- [YOUR TASK] Output only the lines of the entries that follow, starting at the one with "9.2 | ● | 0001.2507.PT |" and running down to the one with "COMPONENTS | Fuses", both included and unchanged.

- [GIVEN RECORDS]

##############################

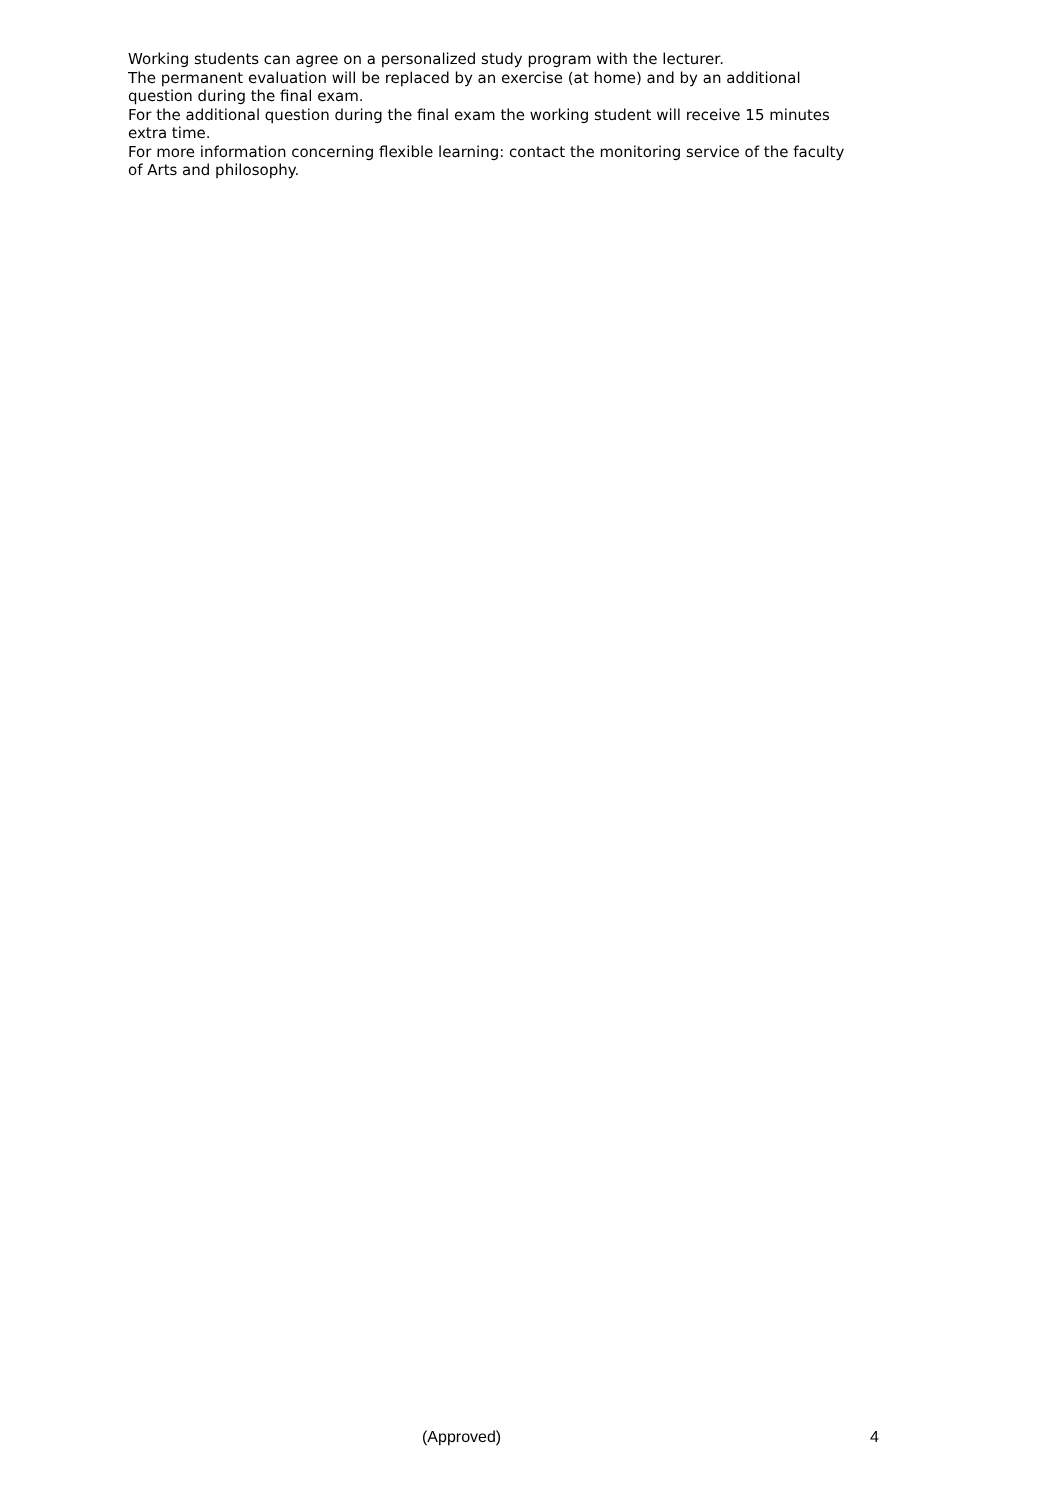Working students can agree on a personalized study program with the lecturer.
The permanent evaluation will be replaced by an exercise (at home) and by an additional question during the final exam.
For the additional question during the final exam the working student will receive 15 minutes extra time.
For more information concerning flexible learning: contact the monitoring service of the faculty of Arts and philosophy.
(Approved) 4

##############################

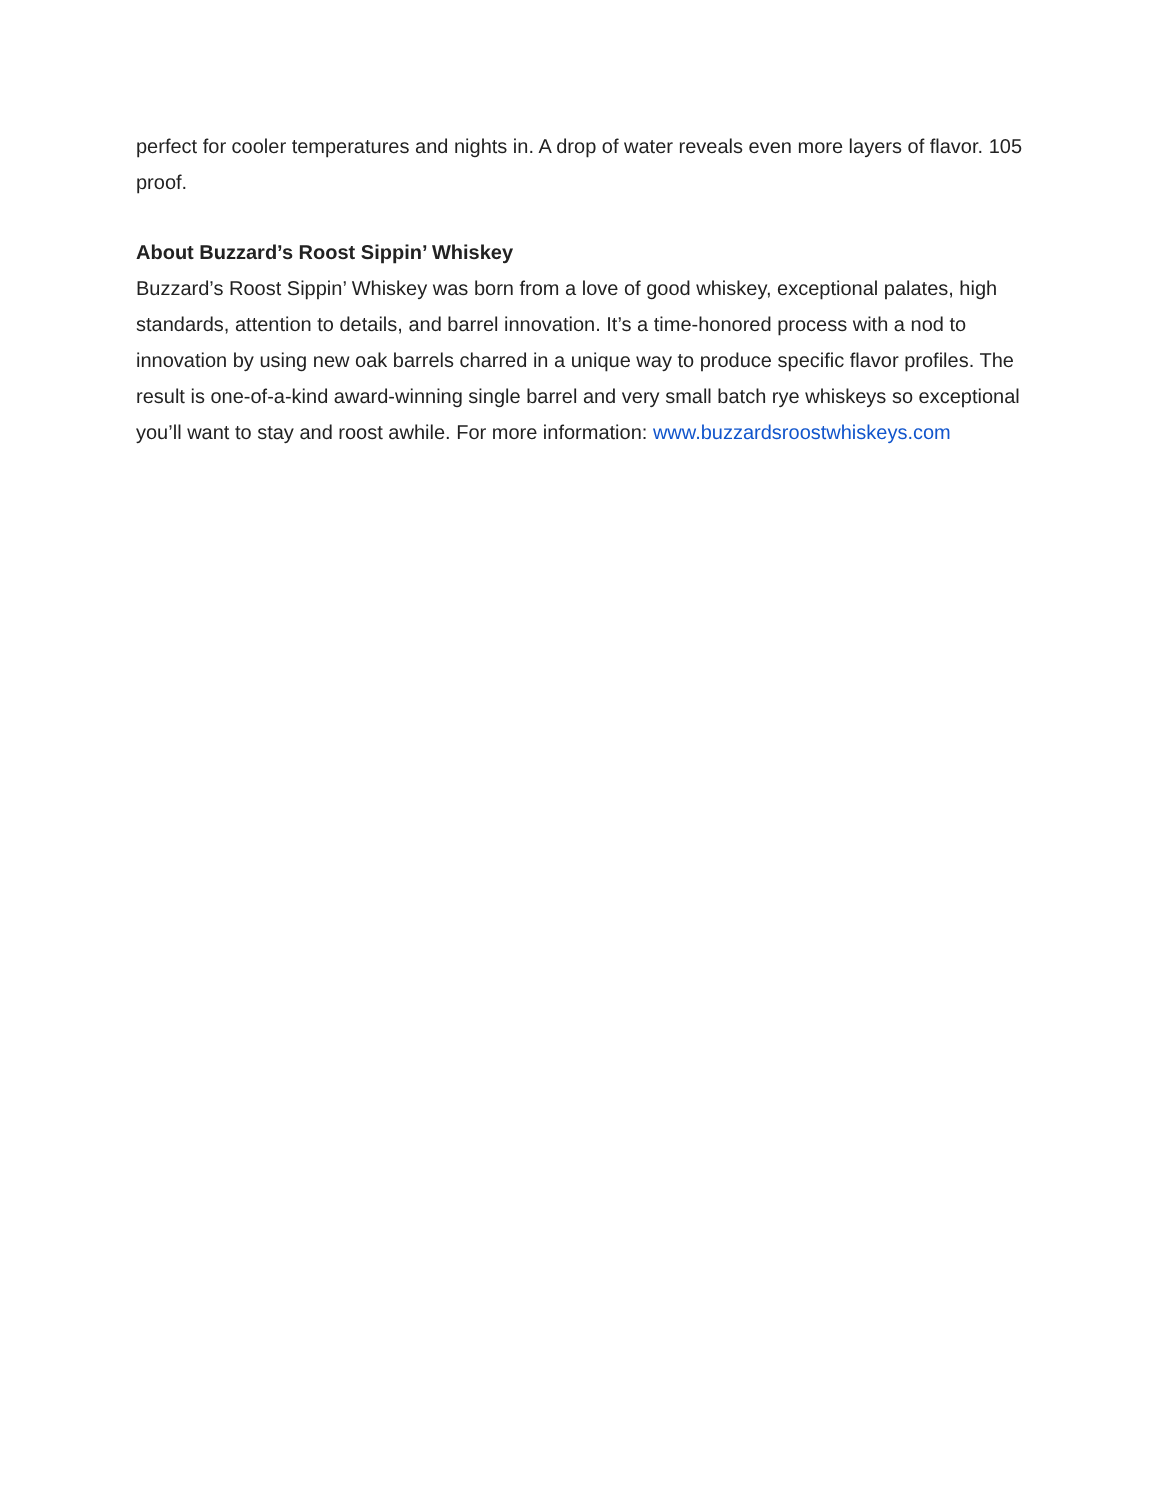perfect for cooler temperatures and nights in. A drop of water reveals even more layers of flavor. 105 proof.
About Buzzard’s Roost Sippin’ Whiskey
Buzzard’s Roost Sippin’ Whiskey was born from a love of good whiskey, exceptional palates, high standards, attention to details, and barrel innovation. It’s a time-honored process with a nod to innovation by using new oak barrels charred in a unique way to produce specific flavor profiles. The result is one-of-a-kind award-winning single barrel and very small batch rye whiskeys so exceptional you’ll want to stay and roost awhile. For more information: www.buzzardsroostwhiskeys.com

##############################

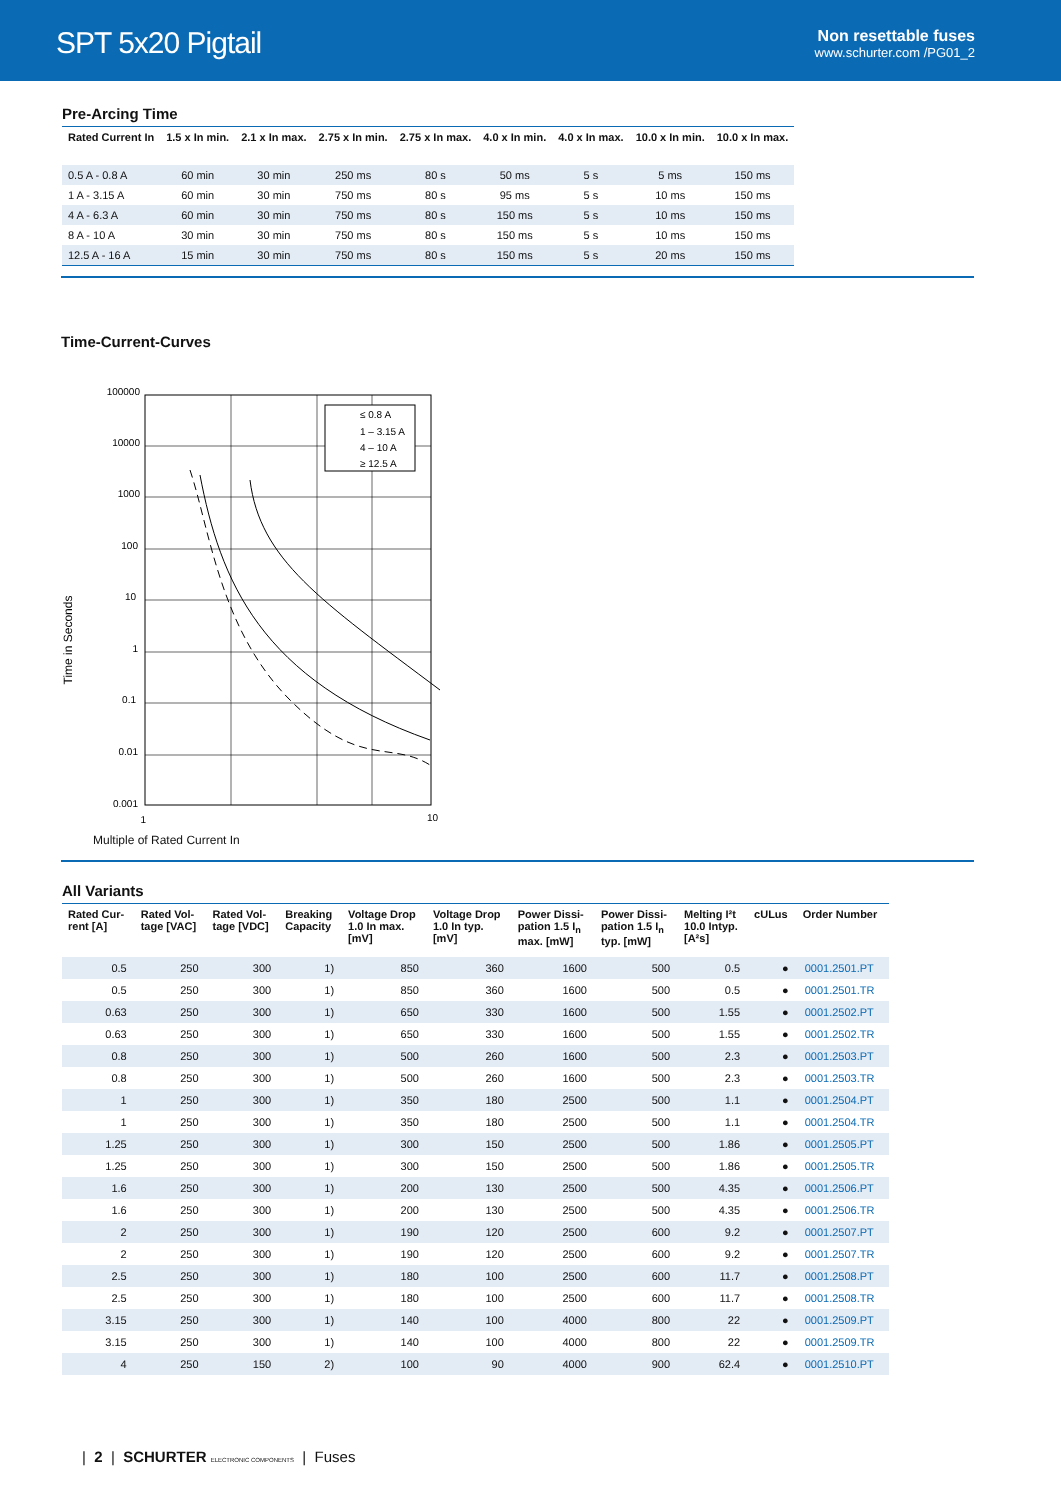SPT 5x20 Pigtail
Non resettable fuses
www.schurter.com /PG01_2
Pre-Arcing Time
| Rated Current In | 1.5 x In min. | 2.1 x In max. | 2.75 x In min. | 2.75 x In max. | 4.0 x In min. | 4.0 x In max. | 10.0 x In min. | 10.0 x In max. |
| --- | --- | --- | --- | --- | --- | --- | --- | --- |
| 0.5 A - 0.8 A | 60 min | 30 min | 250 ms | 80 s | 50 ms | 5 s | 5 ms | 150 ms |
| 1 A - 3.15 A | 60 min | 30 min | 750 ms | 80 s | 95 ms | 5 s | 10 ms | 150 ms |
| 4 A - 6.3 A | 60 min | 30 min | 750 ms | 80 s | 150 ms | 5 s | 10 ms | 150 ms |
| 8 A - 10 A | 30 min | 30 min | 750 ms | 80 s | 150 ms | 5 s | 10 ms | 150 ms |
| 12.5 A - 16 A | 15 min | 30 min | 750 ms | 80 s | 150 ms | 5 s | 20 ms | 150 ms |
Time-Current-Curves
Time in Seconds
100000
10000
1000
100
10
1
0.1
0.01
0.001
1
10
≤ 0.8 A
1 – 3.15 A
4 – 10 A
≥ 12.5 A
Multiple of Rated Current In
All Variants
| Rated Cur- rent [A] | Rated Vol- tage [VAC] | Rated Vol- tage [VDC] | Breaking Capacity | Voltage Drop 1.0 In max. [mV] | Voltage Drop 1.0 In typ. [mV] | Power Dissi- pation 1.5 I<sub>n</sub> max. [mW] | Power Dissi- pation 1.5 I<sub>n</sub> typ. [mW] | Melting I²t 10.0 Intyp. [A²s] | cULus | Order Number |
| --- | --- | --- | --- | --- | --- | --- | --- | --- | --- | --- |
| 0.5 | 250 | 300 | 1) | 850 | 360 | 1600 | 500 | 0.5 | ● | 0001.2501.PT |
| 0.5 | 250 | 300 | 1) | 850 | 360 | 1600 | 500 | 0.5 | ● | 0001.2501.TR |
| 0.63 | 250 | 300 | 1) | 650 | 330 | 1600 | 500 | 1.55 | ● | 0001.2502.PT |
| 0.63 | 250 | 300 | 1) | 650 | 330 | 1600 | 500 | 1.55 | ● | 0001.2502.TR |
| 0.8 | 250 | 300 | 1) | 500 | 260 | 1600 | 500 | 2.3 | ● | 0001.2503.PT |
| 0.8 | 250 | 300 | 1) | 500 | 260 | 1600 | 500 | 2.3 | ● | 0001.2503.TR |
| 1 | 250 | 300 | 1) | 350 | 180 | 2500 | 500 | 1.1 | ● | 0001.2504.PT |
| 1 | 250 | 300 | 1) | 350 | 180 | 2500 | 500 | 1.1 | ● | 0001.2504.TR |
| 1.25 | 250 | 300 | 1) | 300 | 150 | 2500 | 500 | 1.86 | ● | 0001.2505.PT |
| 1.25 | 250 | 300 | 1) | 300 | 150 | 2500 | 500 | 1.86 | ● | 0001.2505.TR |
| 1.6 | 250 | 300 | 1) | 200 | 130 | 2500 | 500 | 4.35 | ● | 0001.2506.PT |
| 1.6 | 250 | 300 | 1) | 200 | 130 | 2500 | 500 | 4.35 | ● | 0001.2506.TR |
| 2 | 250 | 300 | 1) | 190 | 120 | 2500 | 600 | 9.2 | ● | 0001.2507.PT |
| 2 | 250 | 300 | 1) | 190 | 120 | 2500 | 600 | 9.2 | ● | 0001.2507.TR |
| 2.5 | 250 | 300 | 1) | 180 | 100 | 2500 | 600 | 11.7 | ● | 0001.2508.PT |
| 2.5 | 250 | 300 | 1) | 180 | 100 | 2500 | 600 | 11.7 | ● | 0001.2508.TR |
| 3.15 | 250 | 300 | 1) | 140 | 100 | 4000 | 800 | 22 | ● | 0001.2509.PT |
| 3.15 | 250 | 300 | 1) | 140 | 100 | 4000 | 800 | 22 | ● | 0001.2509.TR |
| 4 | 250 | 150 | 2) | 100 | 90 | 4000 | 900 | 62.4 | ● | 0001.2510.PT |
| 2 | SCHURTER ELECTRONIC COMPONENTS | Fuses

##############################

- [ANSWER BELOW]
| 2 | 250 | 300 | 1) | 190 | 120 | 2500 | 600 | 9.2 | ● | 0001.2507.PT |
| 2 | 250 | 300 | 1) | 190 | 120 | 2500 | 600 | 9.2 | ● | 0001.2507.TR |
| 2.5 | 250 | 300 | 1) | 180 | 100 | 2500 | 600 | 11.7 | ● | 0001.2508.PT |
| 2.5 | 250 | 300 | 1) | 180 | 100 | 2500 | 600 | 11.7 | ● | 0001.2508.TR |
| 3.15 | 250 | 300 | 1) | 140 | 100 | 4000 | 800 | 22 | ● | 0001.2509.PT |
| 3.15 | 250 | 300 | 1) | 140 | 100 | 4000 | 800 | 22 | ● | 0001.2509.TR |
| 4 | 250 | 150 | 2) | 100 | 90 | 4000 | 900 | 62.4 | ● | 0001.2510.PT |
| 2 | SCHURTER ELECTRONIC COMPONENTS | Fuses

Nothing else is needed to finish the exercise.